I'm rising early so that I have a full day for the longer distance and greater elevation gain and loss. Meanwhile, Casper and Tatyanna are sleeping in at Mowich Lake. They will be packing up camp, drive to the Sunrise Trailhead and hike into the Sunrise Campground a little over a mile from the trailhead.
I'm cruising past Carbon River camp where we camped a few days ago, recross the Carbon River swing bridge for the 3rd time and before long I'm back at the junction to Yellowstone Cliffs. This is the start of a 2,920 ft climb to Windy Gap. The grade is excellent and I maintain a climbing speed of 1,800 ft/hr.

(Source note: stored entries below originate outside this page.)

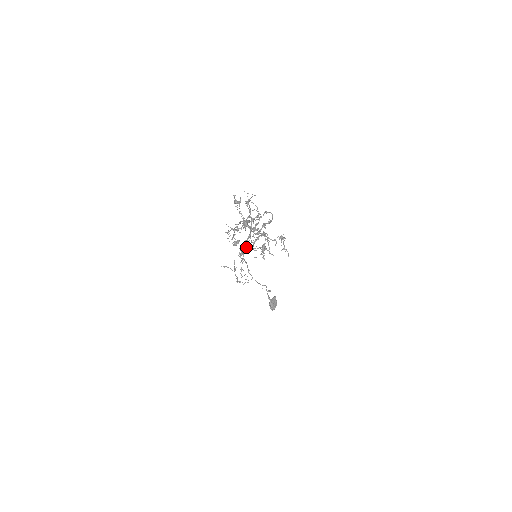
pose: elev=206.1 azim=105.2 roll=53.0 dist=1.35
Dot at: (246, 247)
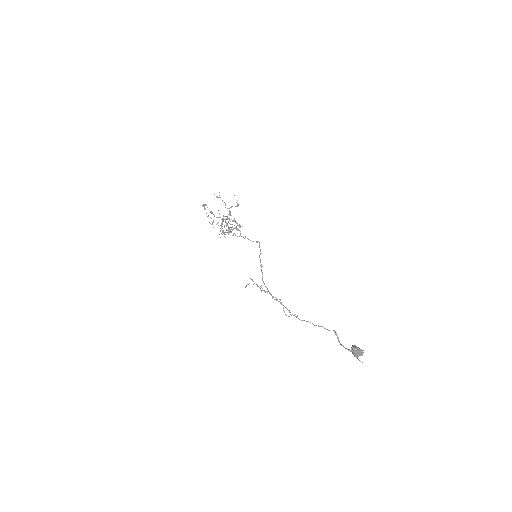
Dot at: occluded
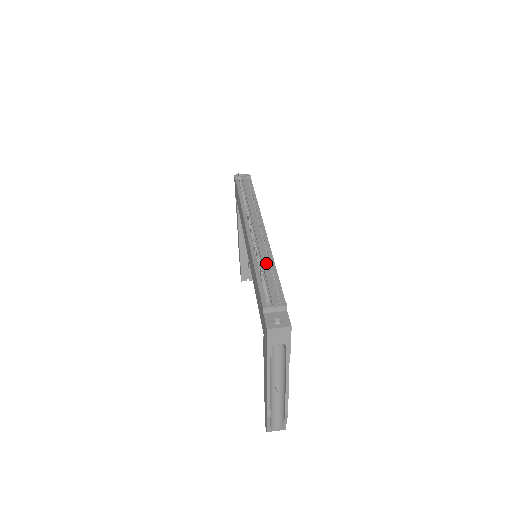
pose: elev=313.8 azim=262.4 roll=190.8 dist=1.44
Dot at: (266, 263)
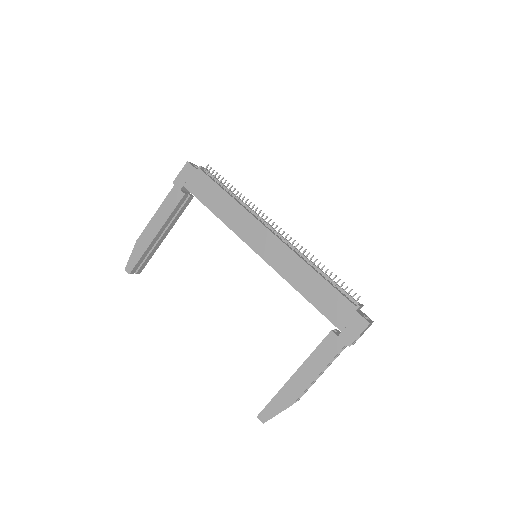
Dot at: (319, 268)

The first hour through a deciduous forest with little to no views. The trees shrink in height as I gain elevation and my surroundings become more alpine. The clouds begin to lift just as I enter a meadow and pass a side trail that descends to the Yellowstone Cliffs campsites.
⛰ Yellowstone Cliffs
I take a snack break when the lifting clouds reveal the Yellowstone cliffs above me. I'm soaking in my beautiful surrounding as I enjoy a bar and some water.
🌬 Windy Gap
Not long after resuming the climb, I come upon Windy Gap, which didn't live up to its name at the time.
The clouds continue to dissolve and reveal the jagged peaks of the Sluiskin Mountains. From the Windy Gap pass, the trail winds down to Lake James where there are another 3 campsites. Soon, I'm among the trees again. I come across my first hiker of the day as I enter the forest.
☱ Lake James
Lake James is pretty but has an overgrown shore, which doesn't make for a nice resting spot. So I continue my descent to the West Fork of the White River and take a break at the last spot to filter water where the Van Horn Creek flows into the White River. All the glacial sediment of the White River would quickly clog a water filter, whereas the water of the Van Horn Creek is crystal clear.

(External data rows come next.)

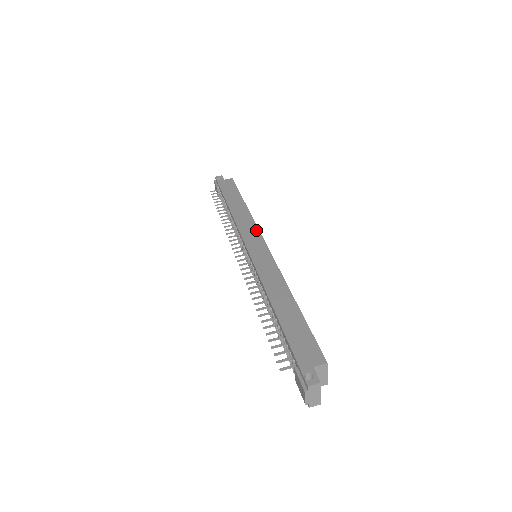
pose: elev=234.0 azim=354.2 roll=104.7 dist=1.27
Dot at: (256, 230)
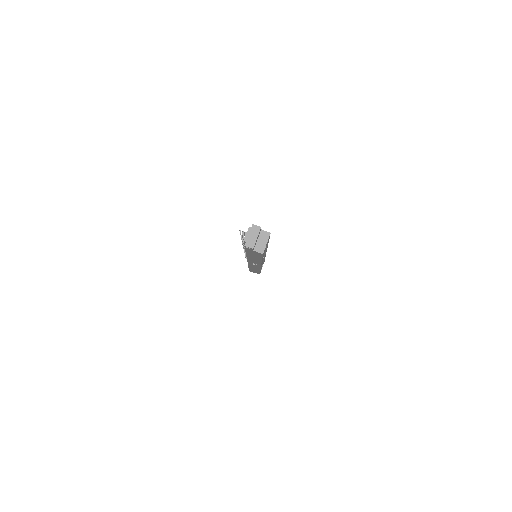
Dot at: occluded
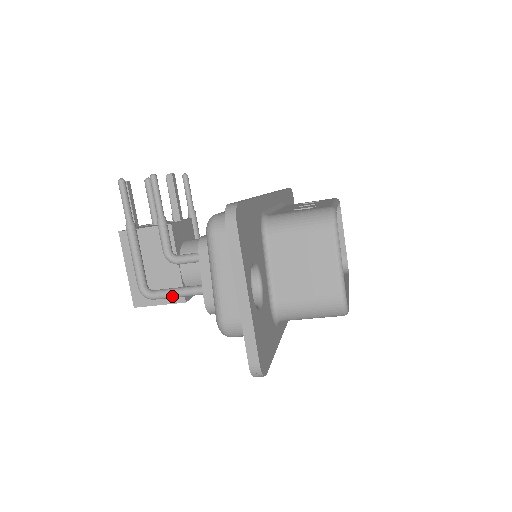
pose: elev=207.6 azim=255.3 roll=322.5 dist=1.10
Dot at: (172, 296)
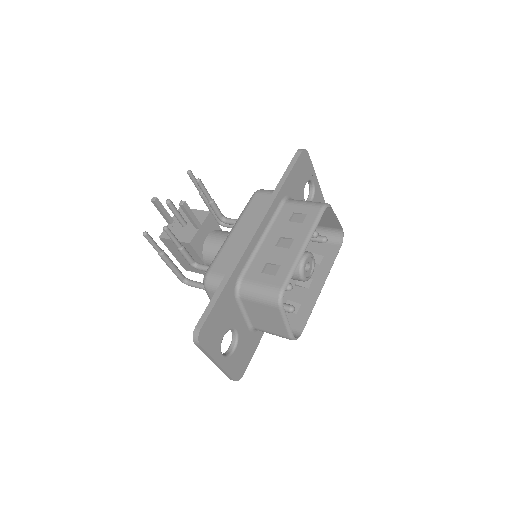
Dot at: occluded
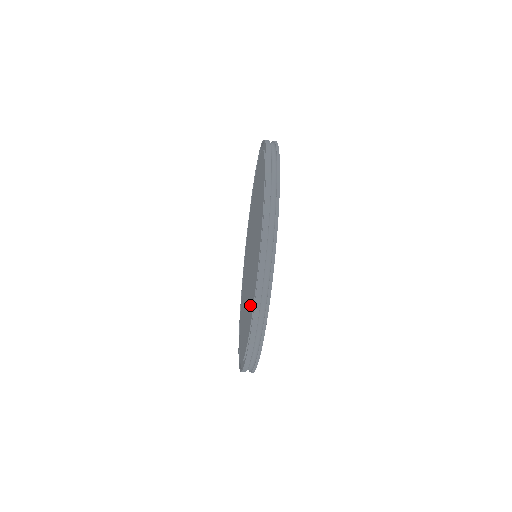
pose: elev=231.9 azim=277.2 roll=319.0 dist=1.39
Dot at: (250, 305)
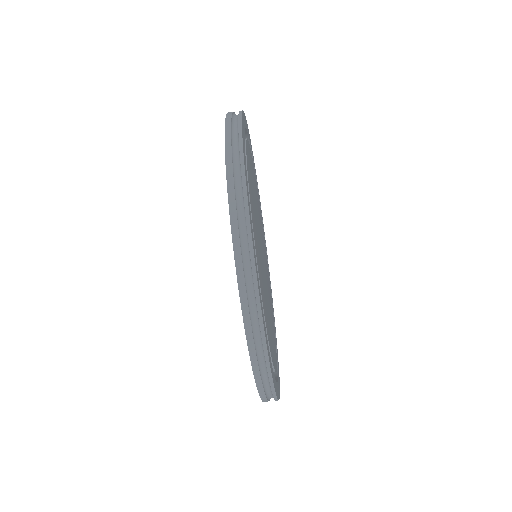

Stocked up on water, I'm ready to cross the West fork of the White River and the ensuing 1,600 ft climb to the Fire Creek campsites. A month earlier, a hiker died while crossing the river when there was no bridge. It is unclear whether a trail crew has built a new (seasonal) bridge. I'm keen to find out what the crossing looks like.

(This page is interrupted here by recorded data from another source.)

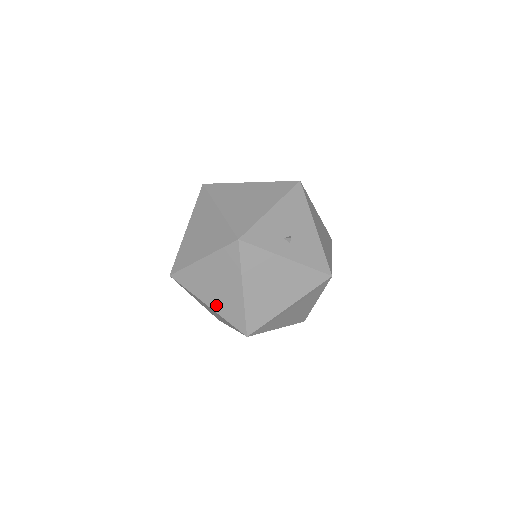
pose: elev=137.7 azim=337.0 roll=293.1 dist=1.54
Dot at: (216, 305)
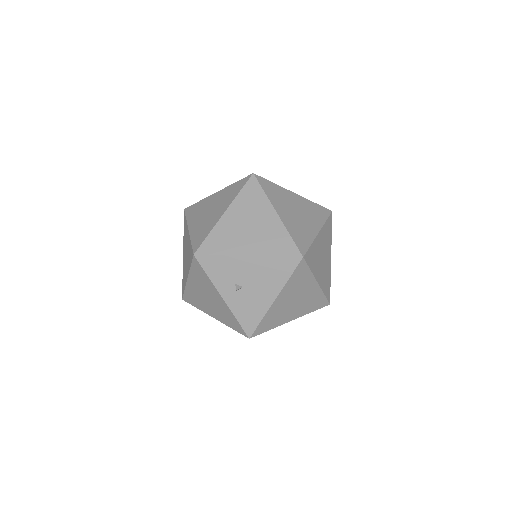
Dot at: occluded
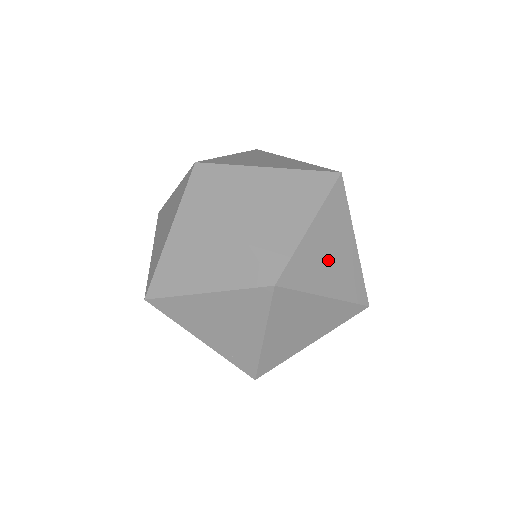
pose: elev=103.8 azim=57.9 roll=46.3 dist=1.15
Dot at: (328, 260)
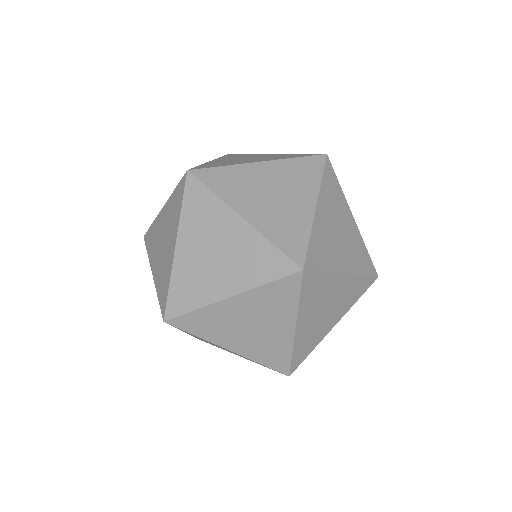
Dot at: (324, 316)
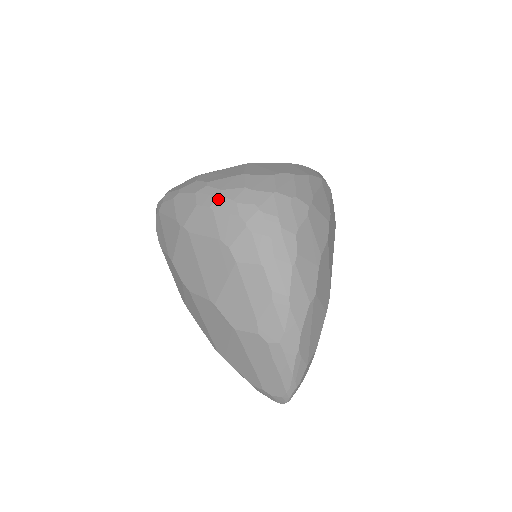
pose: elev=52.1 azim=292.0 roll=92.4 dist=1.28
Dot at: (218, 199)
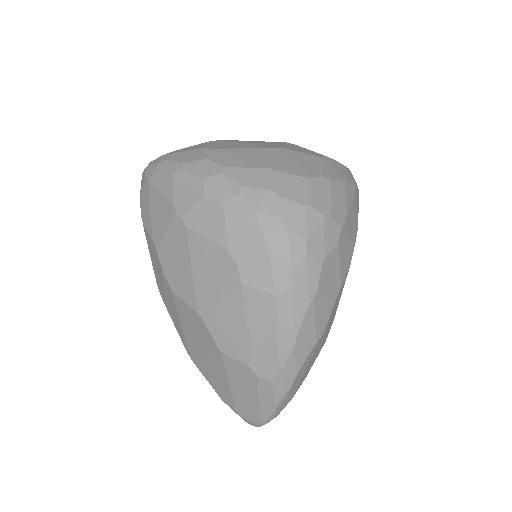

Steps before I reach the crossing, two women traveling in the opposite direction report that bridges are in place. The trail weaves between the river's braids as it connects bridges or logs across them. This crossing we've been warned about time and again, turns out to be a piece of cake.
⛺ Fire Creek
The climb to Fire Creek that follows is rather boring. I "catch" an older couple at the junction to Fire Creek where I turn left to hike the 0.4 miles to the campsites. To my surprise, I'm alone at Fire Creek for the night. Not that I can recommend these sites, I found Fire Creek just as unappealing as Eagles Roost.